Commercial Property News Round-Up
The commercial property market has been plunged into uncertainty for the last few months thanks to the EU referendum. But the market now seems to be recovering, with fund managers having recently removed restrictions on investors and prices recovering well.
To give you a better understanding of where the market stands right now, here’s a round-up of the latest, most important commercial property news.
Property fund barriers removed as Brexit uncertainty diminishes
In the wake of the EU referendum, fund managers across the UK placed restrictions on multi-billion-pound commercial property funds in a bid to prevent investors from pulling their money. But as confidence returns to the market, restrictions are now being lifted, giving property investors greater freedom to sell or buy their holding.
A spokesperson for investment firm F&C commented: “In recent weeks, market conditions have improved, with an increased volume of transactions taking place and greater transparency over property valuation.”
Salamanca’s £50m Covent Garden Office Deal
South African bank Salamanca Group have this month acquired an eight-storey office block in London’s desirable Covent Garden, marking the area’s growing popularity with multinational firms. 1 Southampton Street was purchased for approximately £50m – which was the same price it was on the market for prior to the EU referendum.

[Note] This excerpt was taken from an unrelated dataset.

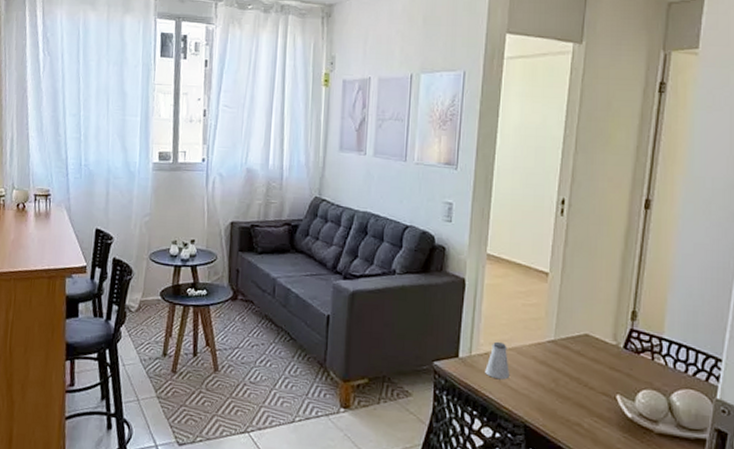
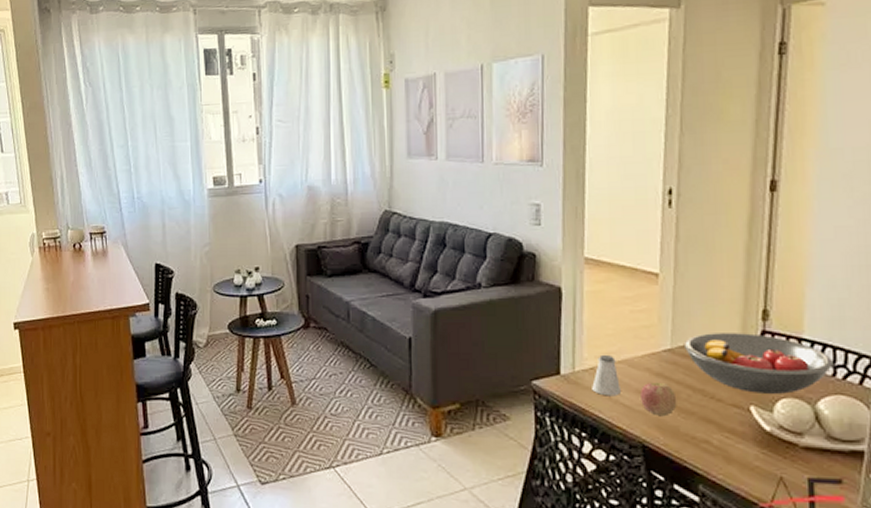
apple: none [526,368,556,400] -> present [641,382,677,417]
fruit bowl: none [565,328,686,386] -> present [683,333,833,394]

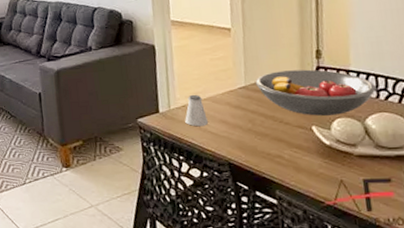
apple: present [641,382,677,417] -> none [224,113,254,140]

An agent in the area commented: “The fact that they have been able to agree a deal at the same price as before the vote speaks volumes for the market and shows that values in prime central London offices really are holding up.” Salamanca’s real estate portfolio now stretches across not only the UK, but also Europe and Brazil, and equals over $10bn (£7.7bn).
Retail sector still suffering after Brexit verdict
The after-effects of the Brexit verdict can still be felt within the retail sector, which has seen a slump in numbers of shops opening their doors. Shop closures outnumbered shop openings by nearly 2,000 from January to June this year – and vacancies are at their highest rate since 2012.
Matthew Hopkinson, director of the Local Data Company, was concerned about the short-term future of retailers across the country. “Increased costs for retailers, coupled with fierce competition and oversupply of shops,” he said, “is likely to see increased levels of distress and failure among retailers, with survival of the fittest being the order of the day.”
The effects in Wales and Scotland are more pronounced than in the UK – with vacancy rates in Wales as high as 15.1% (the UK is 11.3%).
Skyscraper rent still high in spite of Brexit
Figures show that, regardless of Brexit uncertainty, London skyscraper rents still remain at record highs.
Currently, the average rent for skyscrapers in the H1 area is $114 per sq ft, making it one of the highest in the world. The soaring rates demonstrate the continued demand for office space in the capital, regardless of the economic uncertainty caused by the EU referendum.
London set to get new skyscraper
Developers have confirmed the construction of 1 Leadenhall in 2018, with the aim of completing it by 2020. The 37-storey building will house 50,000 sq m of office space, plus 4,700 sq m of retail area. It will also feature a public terrace and a winter garden.
Investors regain enthusiasm for property funds
Fund management firms have reported renewed interest in UK property fund investment, though warn that confidence hasn’t fully returned to the market just yet. One property business leader said: “Obviously, there’s no room for complacency. I’m not going to say we’re out of the woods yet, but I am confident supply fundamentals are supportive. We are going to have some short-term headwinds, but I am confident in the medium term about the fundamentals of this asset class.”